The next day, encouraged by my success, I tentatively began to sing “Rainbow Connection” to Willow and Chloe. Struggling to remember the words while suppressing the suspicion that my neighbors could hear my croaking via baby monitor waves, I managed to finish with a dramatic “the lovers, the dreamers and me” flourish. My reward? Clapping, laughing and shouts of “again.”
Buoyed by my triumph, I decided to take the babies out to lunch. Why haven’t I done this before? I wondered, gazing contentedly at their smiling faces just as silverware began to fly, hair to be pulled and fellow diners to be deafened. A book, a puzzle, even a spoon hanging from my nose did nothing to stifle their enthusiasm. Parched from pleading, I took a sip of water and then, perhaps by divine intervention, did something I hadn’t done in years – blew a gust of air into my straw creating a dazzling eruption of glorious, gurgling bubbles in my glass. Instantly, havoc-wreaking ceased and begging for bubbles commenced.
Maybe I’ll make a decent mom after all, I thought, lying in bed that night. Almost asleep, panic hit. Sure I’d been successful with “beeblo,” the song and the straw but there were minutes, hours, days, decades to fill. More material was needed. How did that paddy cake clapping go? What about the teapot song moves? Was Hopscotch still in? And which one was Mary Kate and which was Ashley?
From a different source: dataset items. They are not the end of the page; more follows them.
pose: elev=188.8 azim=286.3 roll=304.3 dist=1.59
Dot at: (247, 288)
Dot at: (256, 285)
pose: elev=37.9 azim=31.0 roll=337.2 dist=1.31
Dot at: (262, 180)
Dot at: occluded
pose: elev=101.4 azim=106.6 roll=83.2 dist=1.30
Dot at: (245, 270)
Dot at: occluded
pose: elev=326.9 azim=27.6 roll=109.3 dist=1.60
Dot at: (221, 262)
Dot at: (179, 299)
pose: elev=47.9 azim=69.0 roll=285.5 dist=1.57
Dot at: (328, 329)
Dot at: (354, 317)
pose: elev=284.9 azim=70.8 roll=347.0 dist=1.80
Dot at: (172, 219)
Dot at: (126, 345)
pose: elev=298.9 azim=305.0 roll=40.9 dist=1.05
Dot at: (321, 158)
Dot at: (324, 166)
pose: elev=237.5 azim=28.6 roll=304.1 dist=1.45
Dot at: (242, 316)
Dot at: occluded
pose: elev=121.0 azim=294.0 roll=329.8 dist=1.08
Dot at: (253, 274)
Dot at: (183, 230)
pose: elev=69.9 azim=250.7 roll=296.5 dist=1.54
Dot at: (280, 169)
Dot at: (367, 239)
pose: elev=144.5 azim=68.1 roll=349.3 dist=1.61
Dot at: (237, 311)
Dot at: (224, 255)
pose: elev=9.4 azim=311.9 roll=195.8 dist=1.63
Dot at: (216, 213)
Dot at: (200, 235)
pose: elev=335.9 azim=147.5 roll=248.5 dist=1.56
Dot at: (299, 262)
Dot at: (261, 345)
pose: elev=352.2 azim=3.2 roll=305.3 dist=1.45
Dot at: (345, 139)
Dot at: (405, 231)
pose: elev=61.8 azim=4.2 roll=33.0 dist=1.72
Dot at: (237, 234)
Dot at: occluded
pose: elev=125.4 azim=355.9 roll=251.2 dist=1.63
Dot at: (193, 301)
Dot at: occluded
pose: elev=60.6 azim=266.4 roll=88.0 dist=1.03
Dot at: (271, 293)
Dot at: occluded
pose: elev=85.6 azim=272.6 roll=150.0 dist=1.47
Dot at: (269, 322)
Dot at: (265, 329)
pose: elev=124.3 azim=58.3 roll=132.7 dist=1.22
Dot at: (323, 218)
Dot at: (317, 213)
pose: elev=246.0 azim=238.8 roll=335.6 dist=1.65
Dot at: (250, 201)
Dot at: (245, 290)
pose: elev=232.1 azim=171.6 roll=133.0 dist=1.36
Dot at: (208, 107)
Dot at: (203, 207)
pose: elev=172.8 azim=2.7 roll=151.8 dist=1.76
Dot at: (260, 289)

My worry was wasted. As it turns out, I’m a hit with the toddler set. Despite my dislikes and deficiencies, I have many hidden talents. I can trace hands and feet, roll Play-Doh into both big and small balls and make a puppet talk. But that’s not all, there’s more. I can create wind (courtesy of my hair dryer), pop bread from the toaster and tell captivating once-upon-a-times. Somersaults, I can do. Funny faces, I can make. Books, I can read. Exceptionally cozy, that’s me.
I admit, I’m on borrowed time. Willow and Chloe will soon realize that the world is filled with folks who can sing on key, draw actual birds not just check marks and transform ordinary hot dogs into dazzling octopi. Any day they’ll discover that “Finding Nemo” is not a hide-a-seek game invented by Mommy but a hit movie Mommy’s too scared to see and that a trip to The Disney Store isn’t quite the same as "going to Disney". Concerned? Not too much. After all, as it turns out, warm and loving (and the occasional zoo outing) can get you pretty far.